The American Empire is the seat of capitalist power in the world today, and its militaristic viciousness is unmatched when it comes to protecting the “interests” of that power. A 20-year long war against Afghanistan and the ruins of Iraq attest to this. But mass graves in South and Central America also demonstrate the empire’s unbridled brutality against anyone who dares oppose its economic and political hegemony. In short, we know what the American ruling class is capable of. And we would be foolish to think they would not use everything in their arsenal to protect their enormous coffers as things become more desperate.

And thus comes the specter of fascism. With a labor force increasingly atomized and pushed to the brink, and a Democratic Party unable and unwilling to address the very dire material conditions decimating vast swaths of the population, it is a threat that we ignore at our peril. Trump and those around him may not understand the term fascism, but they understand the alienation and angst among much of the population. They understand the power of nationalism, scapegoating and twisting facts. And when push comes to shove, so do corporations. Too many have been bamboozled into thinking they have evolved or are progressive-minded. Similar to agencies like the CIA or the military sector, their woke window dressing has been an effective one, focusing on the politics of identity rather than the vast inequities and injustices that their very existence perpetuate. Corporations are about profit, and they profit most when they are married to the institutions and power of the state. Without a doubt, the trajectory of capitalism, if not thwarted, is total fascism.

Attorney Steven Donziger is a current example of this. He won against Chevron-Texaco. Against Big Oil for creating a toxic sludge wasteland in the pristine Amazon rainforest killing countless Indigenous people and species, some of which we have never even seen before, and refusing to take any responsibility for it. Yet it was he who was punished. First jailed in his home, now in prison, on charges of contempt of a contemptable system. Next to the persecution of Julian Assange, the conviction of Steven Donziger counts as one of the most flagrant examples of the corruption of the US judicial system. It proves, without any pretense of illusion, that the judiciary is merely a handmaiden to corporations.

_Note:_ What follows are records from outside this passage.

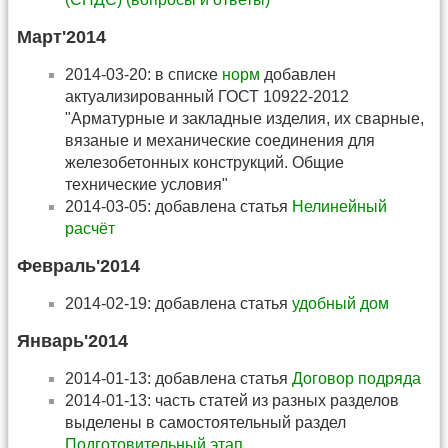
Март'2014
2014-03-20: в списке
норм
добавлен
актуализированный ГОСТ 10922-2012
"Арматурные и закладные изделия, их сварные,
вязаные и механические соединения для
железобетонных конструкций. Общие
технические условия"
2014-03-05: добавлена статья
Нелинейный
расчёт
Февраль'2014
2014-02-19: добавлена статья
удобный дом
Январь'2014
2014-01-13: добавлена статья
Договор подряда
2014-01-13: часть статей из разных разделов
выделены в самостоятельный раздел
Подготовительный этап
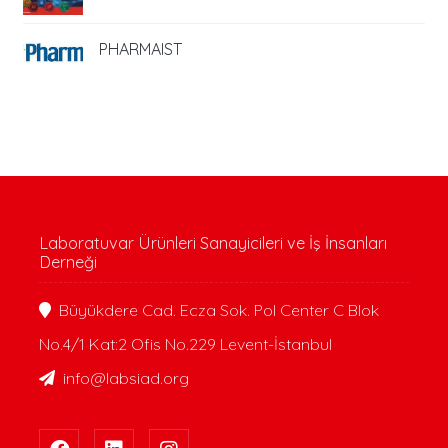
PHARMAIST
Laboratuvar Ürünleri Sanayicileri ve İş İnsanları
Derneği
Büyükdere Cad. Ecza Sok. Pol Center C Blok
No.4/1 Kat:2 Ofis No.229 Levent-İstanbul
info@labsiad.org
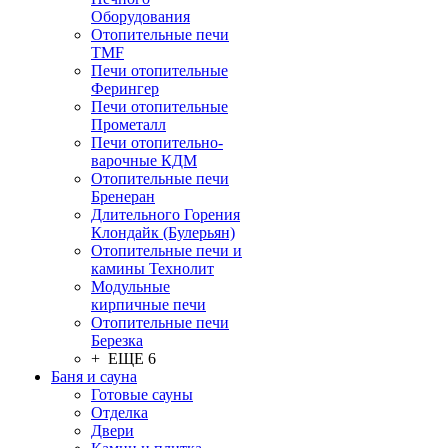
Оборудования
Отопительные печи
TMF
Печи отопительные
Ферингер
Печи отопительные
Прометалл
Печи отопительно-
варочные КДМ
Отопительные печи
Бренеран
Длительного Горения
Клондайк (Булерьян)
Отопительные печи и
камины Технолит
Модульные
кирпичные печи
Отопительные печи
Березка
+ ЕЩЕ 6
Баня и сауна
Готовые сауны
Отделка
Двери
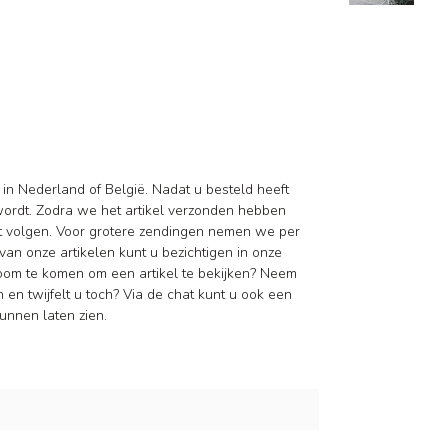
 in Nederland of België. Nadat u besteld heeft
wordt. Zodra we het artikel verzonden hebben
nt volgen. Voor grotere zendingen nemen we per
van onze artikelen kunt u bezichtigen in onze
oom te komen om een artikel te bekijken? Neem
en twijfelt u toch? Via de chat kunt u ook een
unnen laten zien.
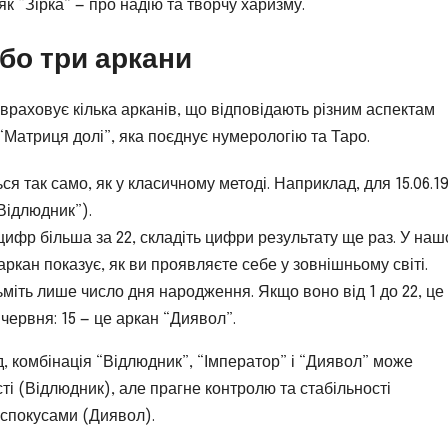
як “Зірка” — про надію та творчу харизму.
бо три аркани
й враховує кілька арканів, що відповідають різним аспектам
“Матриця долі”, яка поєднує нумерологію та Таро.
я так само, як у класичному методі. Наприклад, для 15.06.19
(“Відлюдник”).
ифр більша за 22, складіть цифри результату ще раз. У на
 аркан показує, як ви проявляєте себе у зовнішньому світі.
ьміть лише число дня народження. Якщо воно від 1 до 22, це
 червня: 15 — це аркан “Диявол”.
, комбінація “Відлюдник”, “Імператор” і “Диявол” може
ті (Відлюдник), але прагне контролю та стабільності
 спокусами (Диявол).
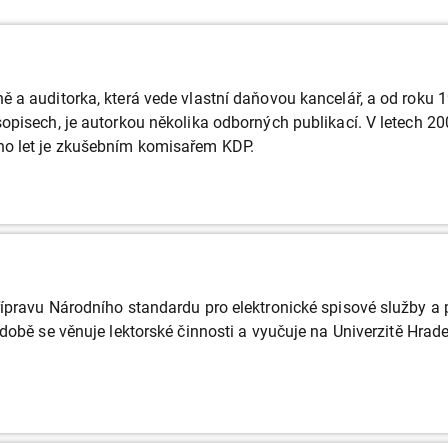
 a auditorka, která vede vlastní daňovou kancelář, a od roku 1
opisech, je autorkou několika odborných publikací. V letech 
o let je zkušebním komisařem KDP.
ípravu Národního standardu pro elektronické spisové služby a p
době se věnuje lektorské činnosti a vyučuje na Univerzitě Hradec 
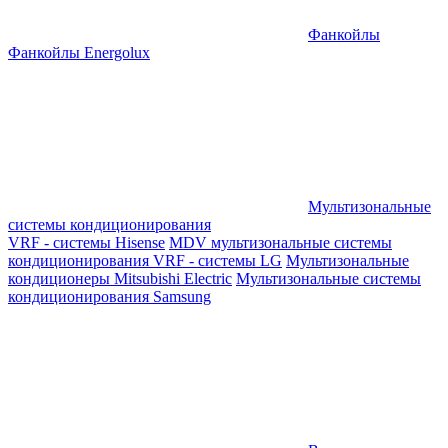
Фанкойлы
Фанкойлы Energolux
Мультизональные
системы кондиционирования
VRF - системы Hisense
MDV мультизональные системы
кондиционирования
VRF - системы LG
Мультизональные
кондиционеры Mitsubishi Electric
Мультизональные системы
кондиционирования Samsung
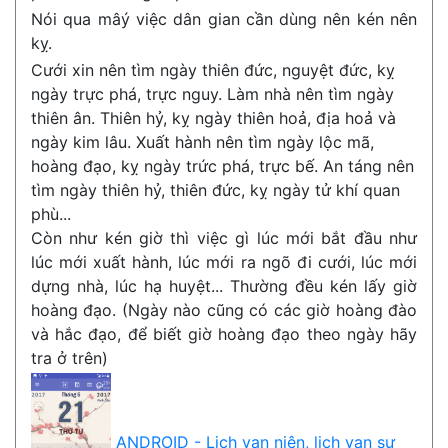
Nói qua mâý việc dân gian cần dùng nên kén nên
kỵ.
Cưới xin nên tìm ngày thiên đức, nguyệt đức, kỵ
ngày trực phá, trực nguy. Làm nhà nên tìm ngày
thiên ân. Thiên hỷ, kỵ ngày thiên hoả, địa hoả và
ngày kim lâu. Xuất hành nên tìm ngày lộc mã,
hoàng đạo, kỵ ngày trức phá, trực bế. An táng nên
tìm ngày thiên hỷ, thiên đức, kỵ ngày tử khí quan
phù...
Còn như kén giờ thì việc gì lúc mới bắt đầu như
lúc mới xuất hành, lúc mới ra ngõ đi cưới, lúc mới
dựng nhà, lúc hạ huyệt... Thường đều kén lấy giờ
hoàng đạo. (Ngày nào cũng có các giờ hoàng đào
và hắc đạo, để biết giờ hoàng đạo theo ngày hãy
tra ở trên)
ANDROID - Lịch vạn niên, lịch vạn sự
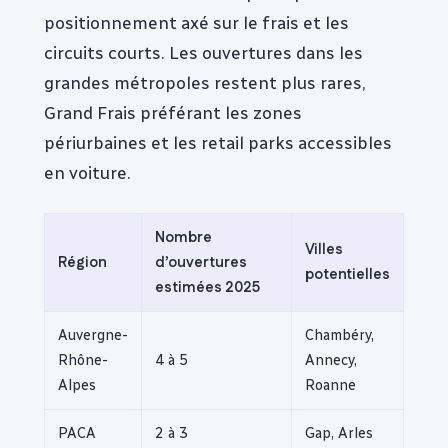
positionnement axé sur le frais et les
circuits courts. Les ouvertures dans les
grandes métropoles restent plus rares,
Grand Frais préférant les zones
périurbaines et les retail parks accessibles
en voiture.
Nombre
Villes
Région
d’ouvertures
potentielles
estimées 2025
Auvergne-
Chambéry,
Rhône-
4 à 5
Annecy,
Alpes
Roanne
PACA
2 à 3
Gap, Arles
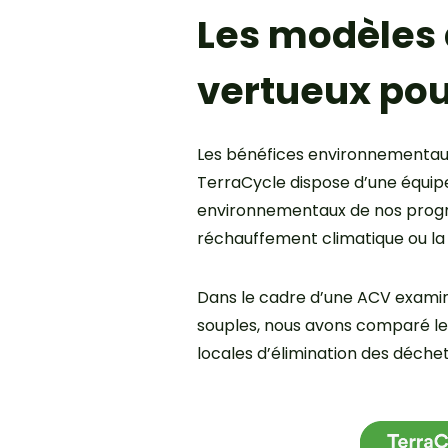
Les modèles 
vertueux pou
Les bénéfices environnementaux 
TerraCycle dispose d’une équipe
environnementaux de nos progra
réchauffement climatique ou la 
Dans le cadre d’une ACV examin
souples, nous avons comparé le
locales d’élimination des déchets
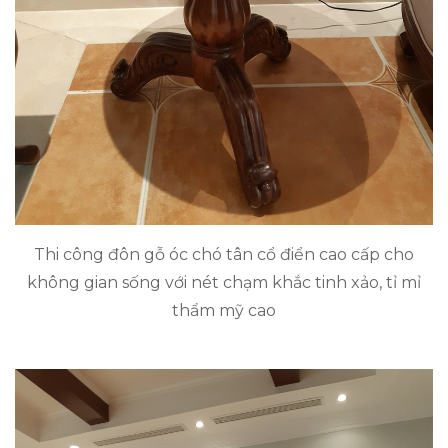
Thi công đôn gỗ óc chó tân cổ điển cao cấp cho
không gian sống với nét chạm khắc tinh xảo, tỉ mỉ
thẩm mỹ cao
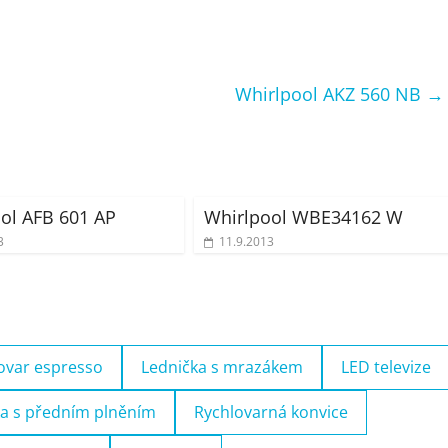
Whirlpool AKZ 560 NB
→
ol AFB 601 AP
Whirlpool WBE34162 W
3
11.9.2013
ovar espresso
Lednička s mrazákem
LED televize
a s předním plněním
Rychlovarná konvice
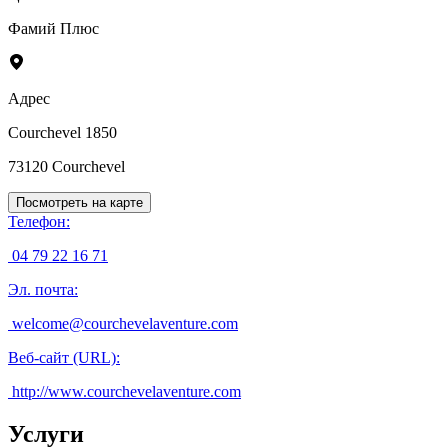
Фамий Плюс
Адрес
Courchevel 1850
73120
Courchevel
Посмотреть на карте
Телефон
:
04 79 22 16 71
Эл. почта
:
welcome@courchevelaventure.com
Веб-сайт (URL)
:
http://www.courchevelaventure.com
Услуги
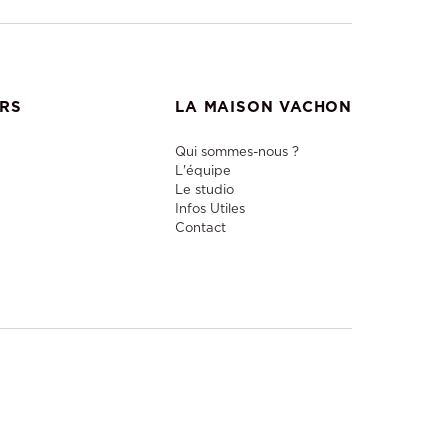
ERS
LA MAISON VACHON
Qui sommes-nous ?
L'équipe
Le studio
Infos Utiles
Contact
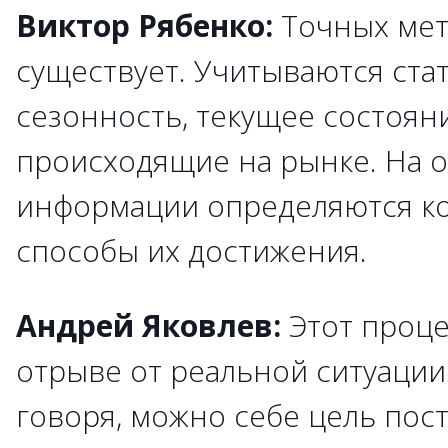
Виктор Рябенко:
Точных мет
существует. Учитываются стат
сезонность, текущее состоян
происходящие на рынке. На о
информации определяются ко
способы их достижения.
Андрей Яковлев:
Этот проц
отрыве от реальной ситуации
говоря, можно себе цель пост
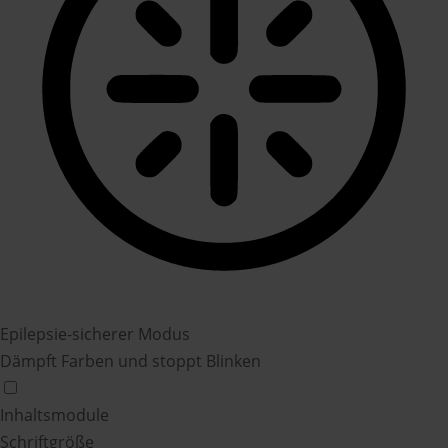
Epilepsie-sicherer Modus
Dämpft Farben und stoppt Blinken
Inhaltsmodule
Schriftgröße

The stirring among American workers, and scores of others around the world, is encouraging. This is the result of decades of neoliberal policies that denuded the commons and replaced them with nothing but austerity, deregulation and privatization. And the stakes have never been higher. The current arrangement of economic and political power is a cult of death, for us and for the biosphere on which we all depend. It is a system of codified cruelty that benefits an ever-shrinking class of the super rich who become more and more detached from humanity and the needs of our besieged planet by the day.

There is no reformation that will alter the character of this arrangement. Our only hope lies in euthanizing the beast before it does even more damage. In uniting workers around the world and across all sectors of society in common cause. Because as capitalism dies it will not go down gracefully. It will lash out violently at anything in its path as it flails. And we should not expect any of its most ardent adherents to abandon the faith either. Indeed, most of them haven’t even realized that its prognosis is a terminal one.